The garbled message, was duly filtered down through several ranks of constantly genuflecting and back-stabbing, under-managers. To eventually reach the ever-so-humble minions, in the dank and dingy R&D Dept. in the cloud castle dungeons. By which time the message had lost something in the translation.

"Real" saddle design is all done in the "Arts and Hype" Dept. upstairs. Where physical testing is completely unnecessary thanks to a few, carefully posed iRottenApple computers strategically placed for maximum decor value for visiting cyclo journo clebs to admire. Why else do they wear vintage cycling jerseys with capacious rear pockets if not to take their [money laundering] bribes home in unmarked notes?  The Word from On High had [apparently] pronounced that the splendid new C-word should be: "Just like a B17 taken straight out of the box." And so it was! ;-))   [Modesty forbids me to show any images of the C-word here which might accidentally result in any cyclists salivating over a potentially disastrous purchase. You can never tell with cyclists whether they actually read the text or just drool over the pictures.]  

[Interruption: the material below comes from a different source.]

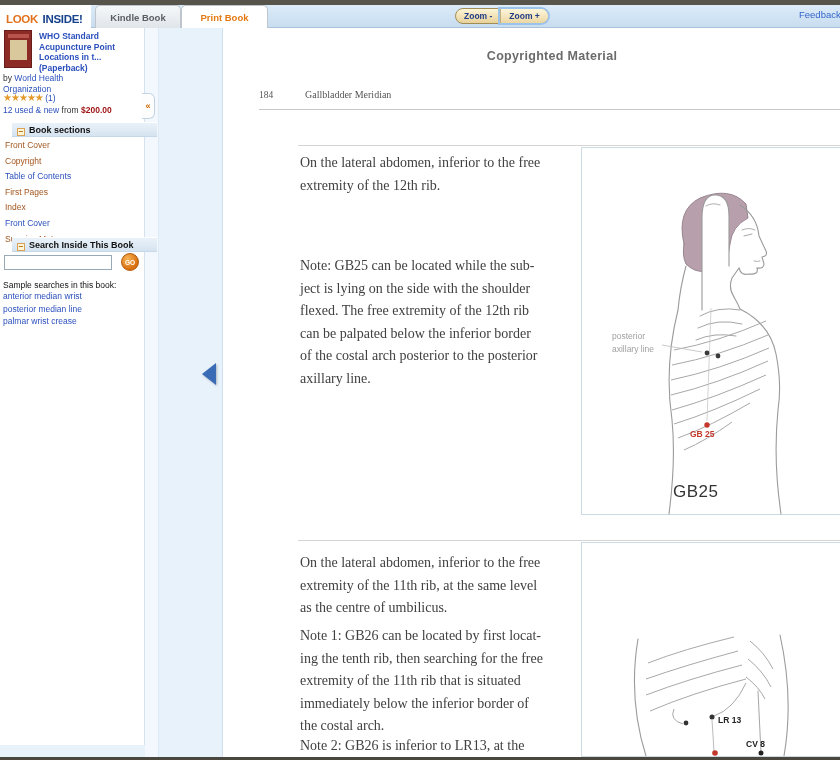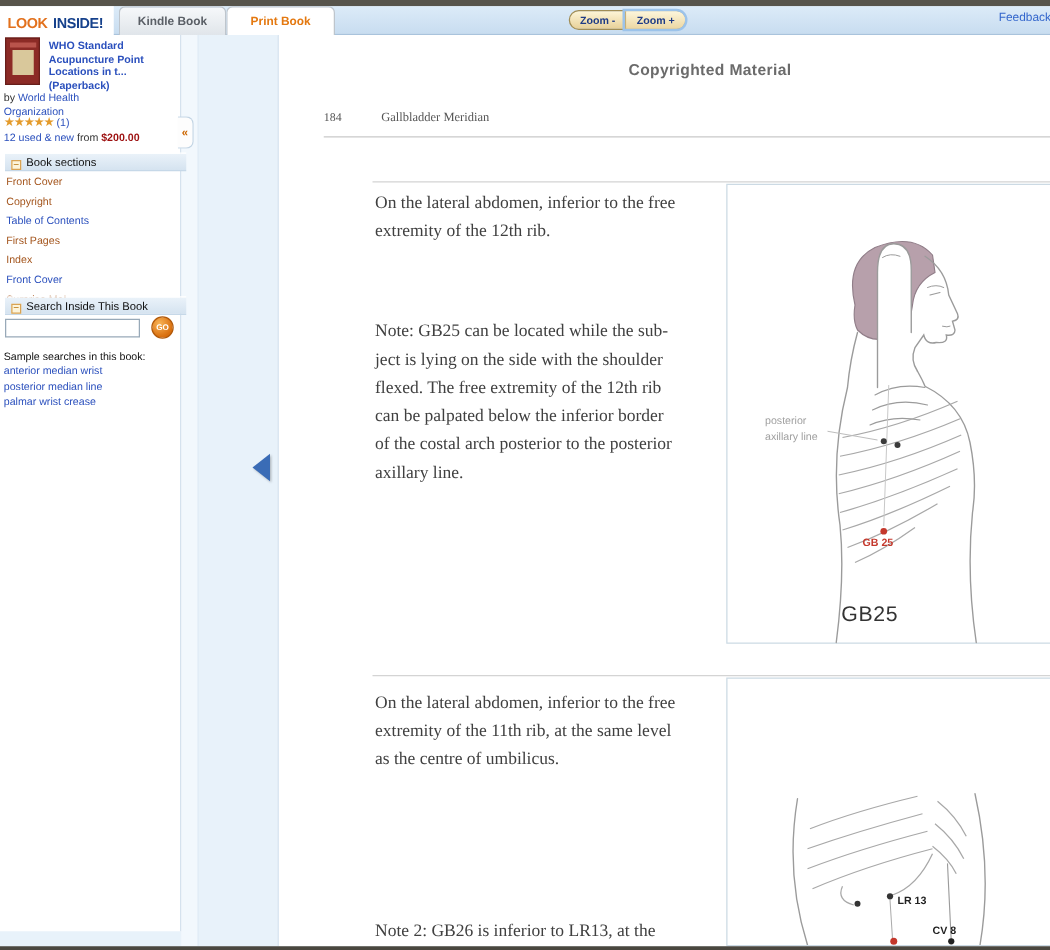"Copyrighted Material" #copyright-banner { left: 345px -> 329px }
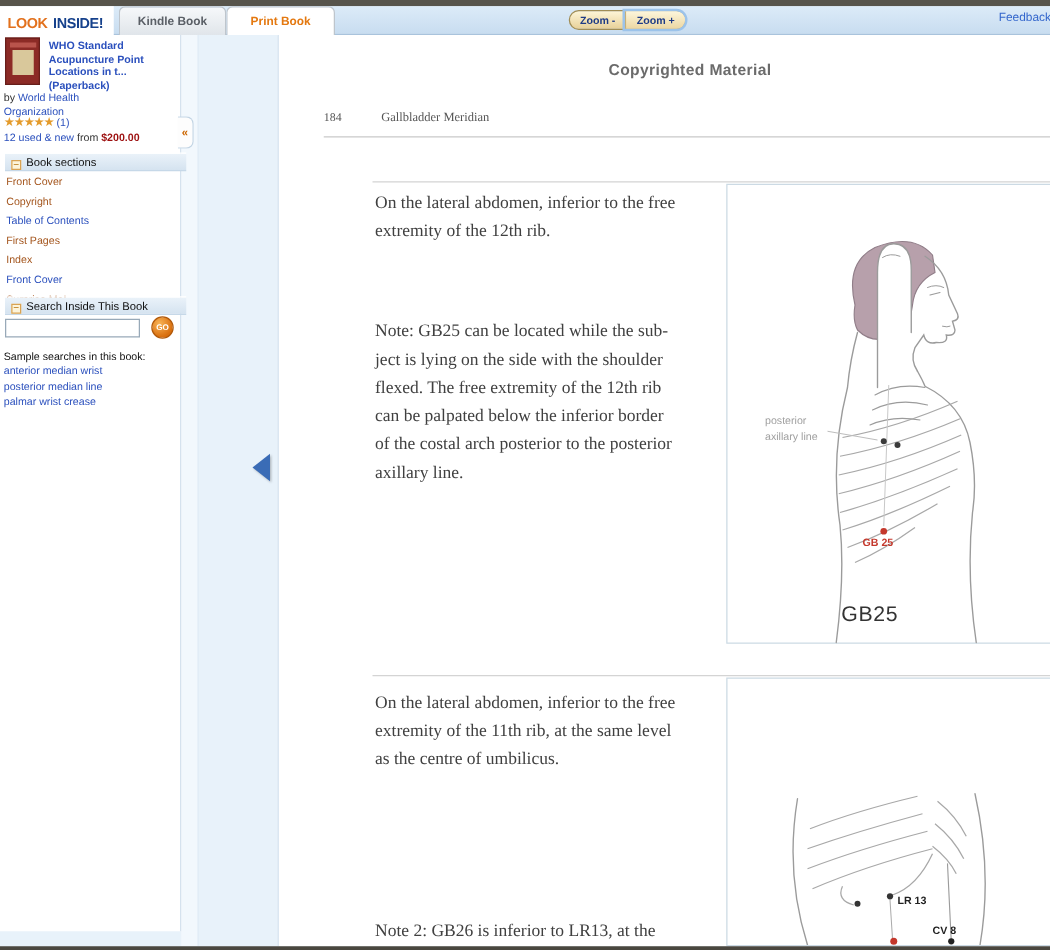"− Book sections" .section-bar { font-weight: normal -> bold; left: 4px -> 12px }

Even wearing thin tights adds seams where seams are best avoided on/under a cyclist. I've tried warmer cycling trousers but always overheat even in a hard frost.  Most "civvy" clothing is put together with thick seams coming to a hard knot right in the middle of the crutch. It can take quite some searching to find affordable, non-cycling underclothes with flat seams. Bibs came late to my clothing collection but are superbly comfortable on longer rides. I hate spending money on cycle clothing but good shorts and better bibs are absolute essentials. [Along with real saddles!]

The DHB shorts are okay for daily use up to [say] 40 miles though I have ridden further in them. The Tactic bibs go on if I plan on anything over 50 miles. It just isn't worth the risk of wearing shorts. Simply because they do not conform as well without the vital, but gentle tension, of the soft braces on bibs. I have spent far too many miles standing up at every opportunity. Often every few yards towards the end [sic] as I suffered endlessly from saddle soreness.

My footwear choice after several year's hiccups, is now North Wave MTB with SPD cleats. But only because NorthWave offer greater width for my size EU 46.2525 pedantry plates of meat. The NW shoes have proven to be, not only [rapidly] cosmetically challenged, but able to break their own buckle springs within 2 years from new. It is now many months since my dealer offered to try and get me a single £20 + P&P strap and buckle replaced under guarantee. I had flatly refused to pay for it nor pay so much.

Needless to say he will not be enjoying my custom when I seek replacement cycling shoes. Probably this year as it warms up because I now have no functioning summer shoes for want of a single North Wave buckle spring. Toe-clips and straps are not sensible on a trike due to the lowered bottom bracket. It is all too use to "dig in" a toe-clip even on normal camber. Escaping from toe-clips and straps may not have the emergency quality of riding a (cough) bicycle but ought to be easy if rider longevity is desired. 

Meanwhile, the NorthWave MTB winter boots have been fine and have saved my feet from painful winter chill and wet. Though they do look absolutely appalling because they collect and display every single drop of mud from road spray. Just the price of running 25mm tyres on tight clearance forks. Though I may be able to remedy this awkward situation after being 'improved' by my brother.